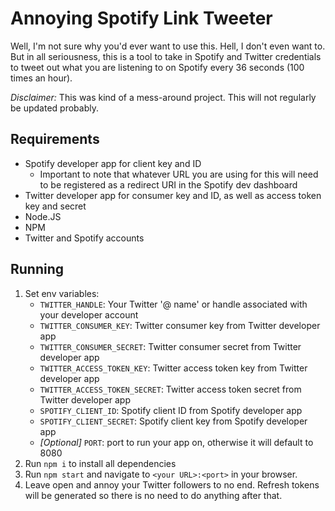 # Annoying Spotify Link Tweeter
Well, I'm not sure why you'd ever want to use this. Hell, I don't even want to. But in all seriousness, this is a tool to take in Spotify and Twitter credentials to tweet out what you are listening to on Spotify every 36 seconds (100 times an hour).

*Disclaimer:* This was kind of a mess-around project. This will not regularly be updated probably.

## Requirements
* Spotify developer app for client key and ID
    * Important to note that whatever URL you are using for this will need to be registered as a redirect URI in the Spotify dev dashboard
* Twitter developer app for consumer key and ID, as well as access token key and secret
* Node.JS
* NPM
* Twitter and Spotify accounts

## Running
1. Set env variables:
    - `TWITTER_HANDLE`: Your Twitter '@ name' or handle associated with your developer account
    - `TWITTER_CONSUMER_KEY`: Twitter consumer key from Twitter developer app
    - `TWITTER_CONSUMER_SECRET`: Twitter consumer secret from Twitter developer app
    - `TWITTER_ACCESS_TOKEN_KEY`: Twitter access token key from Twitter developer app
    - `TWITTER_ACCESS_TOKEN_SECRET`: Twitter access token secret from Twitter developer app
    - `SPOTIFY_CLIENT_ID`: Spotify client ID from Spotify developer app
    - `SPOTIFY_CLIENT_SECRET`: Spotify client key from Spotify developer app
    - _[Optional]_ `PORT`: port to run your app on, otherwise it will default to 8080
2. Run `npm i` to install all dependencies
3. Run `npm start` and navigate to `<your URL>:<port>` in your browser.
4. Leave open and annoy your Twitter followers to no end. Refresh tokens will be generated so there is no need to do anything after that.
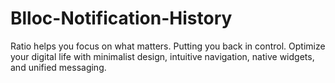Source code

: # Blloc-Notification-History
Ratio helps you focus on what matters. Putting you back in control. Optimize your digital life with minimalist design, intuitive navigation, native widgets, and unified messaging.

» **Work order**
From the entries above, copy the lines word for word, beginning at the line that has "## Requirements" and stopping after the line that has "and Spotify accounts".

» **Answer to this exercise**
## Requirements
* Spotify developer app for client key and ID
    * Important to note that whatever URL you are using for this will need to be registered as a redirect URI in the Spotify dev dashboard
* Twitter developer app for consumer key and ID, as well as access token key and secret
* Node.JS
* NPM
* Twitter and Spotify accounts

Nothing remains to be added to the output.